Having the code

class A {
    private function foo() {}
    public function test() {
        $this->foo();
        static::foo();
    }
}

class B extends A {
    private function foo() {}
}

And taking what documentation says "...$this-> will try to call private methods from the same scope..."

  1. What does it mean "same scope"?
  2. What is the scope of "$this" in the example code?

3 Answers

1
user2864740 On Best Solutions

The wording 'from the same scope'1 means 'from the same class in which this method is defined'.

In this case test is defined in the A class. Thus $this->foo() is going to call A's foo - it doesn't matter if $this is an A or B because private methods are not polymorphic.

Contrast this to protected methods which are polymorphic so changing the access modifier changes the behavior; and removes the 'same scope' clause.

As to why this is the way it is, consider the role of the modifiers:

Members declared protected can be accessed only within the class itself and by inherited and parent classes. Members declared as private may only be accessed by the [same] class that defines the member.

This means that $this->foo() (from A's test) cannot possibly call B's foo, or it would violate this restriction. Other OOP languages work similarly for the same reason: polymorphism only works the caller is allowed to access the method.

See Why are private methods not working with polymorphism? which really is a duplicate, albeit the question is written in terms of the experienced behavior.

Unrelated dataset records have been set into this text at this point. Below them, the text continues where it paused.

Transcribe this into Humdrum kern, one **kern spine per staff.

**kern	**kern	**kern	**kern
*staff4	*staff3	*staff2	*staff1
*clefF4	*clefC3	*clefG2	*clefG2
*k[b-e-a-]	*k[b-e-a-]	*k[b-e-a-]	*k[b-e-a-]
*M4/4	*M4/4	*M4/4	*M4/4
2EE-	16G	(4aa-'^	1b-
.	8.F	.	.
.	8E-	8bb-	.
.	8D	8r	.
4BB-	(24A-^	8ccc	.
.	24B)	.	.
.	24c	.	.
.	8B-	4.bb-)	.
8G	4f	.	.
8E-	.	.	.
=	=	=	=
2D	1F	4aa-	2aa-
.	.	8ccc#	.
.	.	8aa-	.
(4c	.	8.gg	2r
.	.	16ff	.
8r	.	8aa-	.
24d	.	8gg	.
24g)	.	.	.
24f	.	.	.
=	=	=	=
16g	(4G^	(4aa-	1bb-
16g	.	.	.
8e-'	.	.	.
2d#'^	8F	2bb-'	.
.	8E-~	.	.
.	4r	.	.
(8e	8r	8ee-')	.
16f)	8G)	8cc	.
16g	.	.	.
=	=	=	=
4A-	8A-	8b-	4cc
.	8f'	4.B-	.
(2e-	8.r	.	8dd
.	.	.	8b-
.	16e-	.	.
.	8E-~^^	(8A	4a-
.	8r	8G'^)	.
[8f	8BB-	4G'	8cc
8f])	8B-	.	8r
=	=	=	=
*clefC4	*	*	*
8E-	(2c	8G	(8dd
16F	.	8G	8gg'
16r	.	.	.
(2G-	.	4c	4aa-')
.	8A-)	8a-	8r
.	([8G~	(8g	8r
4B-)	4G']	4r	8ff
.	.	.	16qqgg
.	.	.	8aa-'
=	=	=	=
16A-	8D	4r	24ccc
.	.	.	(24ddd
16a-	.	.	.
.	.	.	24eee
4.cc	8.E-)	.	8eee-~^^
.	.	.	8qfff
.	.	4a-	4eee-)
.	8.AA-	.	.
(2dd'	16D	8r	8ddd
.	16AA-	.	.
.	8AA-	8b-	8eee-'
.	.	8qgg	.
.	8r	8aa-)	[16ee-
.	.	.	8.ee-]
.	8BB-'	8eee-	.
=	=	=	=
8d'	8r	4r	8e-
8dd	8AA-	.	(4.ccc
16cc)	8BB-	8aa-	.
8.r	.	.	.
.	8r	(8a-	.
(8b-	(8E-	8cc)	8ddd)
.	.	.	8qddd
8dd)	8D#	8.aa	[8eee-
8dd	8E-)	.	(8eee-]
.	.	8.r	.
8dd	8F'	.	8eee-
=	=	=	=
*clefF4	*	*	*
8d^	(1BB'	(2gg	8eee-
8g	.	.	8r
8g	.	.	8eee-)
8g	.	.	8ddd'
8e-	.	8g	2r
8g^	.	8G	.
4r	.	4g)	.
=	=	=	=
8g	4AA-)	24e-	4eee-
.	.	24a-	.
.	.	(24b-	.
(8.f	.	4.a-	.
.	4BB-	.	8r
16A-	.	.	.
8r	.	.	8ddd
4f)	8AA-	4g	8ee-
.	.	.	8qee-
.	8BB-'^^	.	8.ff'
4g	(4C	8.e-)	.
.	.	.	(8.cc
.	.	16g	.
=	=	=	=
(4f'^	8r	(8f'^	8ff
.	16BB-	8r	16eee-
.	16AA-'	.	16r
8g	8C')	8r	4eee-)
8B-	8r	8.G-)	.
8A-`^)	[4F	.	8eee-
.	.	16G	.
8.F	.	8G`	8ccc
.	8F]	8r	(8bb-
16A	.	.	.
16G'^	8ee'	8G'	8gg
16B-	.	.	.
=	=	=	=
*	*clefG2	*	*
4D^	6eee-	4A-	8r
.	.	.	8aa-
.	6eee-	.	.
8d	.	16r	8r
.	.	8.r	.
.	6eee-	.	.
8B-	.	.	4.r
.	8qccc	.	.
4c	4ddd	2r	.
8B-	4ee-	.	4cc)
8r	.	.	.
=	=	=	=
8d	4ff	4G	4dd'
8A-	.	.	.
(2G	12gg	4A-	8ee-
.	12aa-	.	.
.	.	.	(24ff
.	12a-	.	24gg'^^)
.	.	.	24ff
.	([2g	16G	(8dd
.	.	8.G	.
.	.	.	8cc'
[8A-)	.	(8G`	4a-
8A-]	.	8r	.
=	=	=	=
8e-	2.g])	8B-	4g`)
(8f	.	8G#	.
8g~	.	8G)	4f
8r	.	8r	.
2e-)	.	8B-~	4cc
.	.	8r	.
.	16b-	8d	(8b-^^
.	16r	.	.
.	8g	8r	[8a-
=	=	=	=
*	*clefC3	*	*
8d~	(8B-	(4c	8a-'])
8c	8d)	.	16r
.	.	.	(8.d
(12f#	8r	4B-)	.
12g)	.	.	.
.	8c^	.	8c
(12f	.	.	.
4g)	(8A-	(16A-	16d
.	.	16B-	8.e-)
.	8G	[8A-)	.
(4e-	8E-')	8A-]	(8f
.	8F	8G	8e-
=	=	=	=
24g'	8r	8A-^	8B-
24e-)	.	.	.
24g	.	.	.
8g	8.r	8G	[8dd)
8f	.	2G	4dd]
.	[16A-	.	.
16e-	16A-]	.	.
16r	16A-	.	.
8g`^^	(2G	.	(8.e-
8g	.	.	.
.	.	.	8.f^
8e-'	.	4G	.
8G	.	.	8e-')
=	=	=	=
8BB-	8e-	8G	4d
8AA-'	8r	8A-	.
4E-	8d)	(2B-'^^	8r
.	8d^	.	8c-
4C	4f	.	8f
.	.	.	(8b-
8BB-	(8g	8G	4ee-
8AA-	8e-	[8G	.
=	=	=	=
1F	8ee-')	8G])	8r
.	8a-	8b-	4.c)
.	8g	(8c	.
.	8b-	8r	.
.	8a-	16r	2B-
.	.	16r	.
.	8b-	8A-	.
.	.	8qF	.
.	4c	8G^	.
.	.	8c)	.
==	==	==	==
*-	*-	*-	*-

1 This 'same scope' wording applies to how the method is resolved, and does not relate to $this directly. The lexical scope of $this, a special variable, would be the current instance method; and the value of $this is that of the instance upon which the method was invoked.

0
KAD On

$this is valid at the scope of the class itself, so inside class B calling $this->foo will call foo() function of class B since it is in the scope of B, if you want to call foo() of class A inside class B, you refer to it using the parent keyword :

parent::foo(), in this case foo is not in the local scope of B, it is in the parent scope.

0
Ali On

here is a good read on $this

The pseudo-variable $this is available when a method is called from within an object context. $this is a reference to the calling object (usually the object to which the method belongs, but possibly another object, if the method is called statically from the context of a secondary object).

PHP's visibility also can give you some insight about the scope in the class and object level.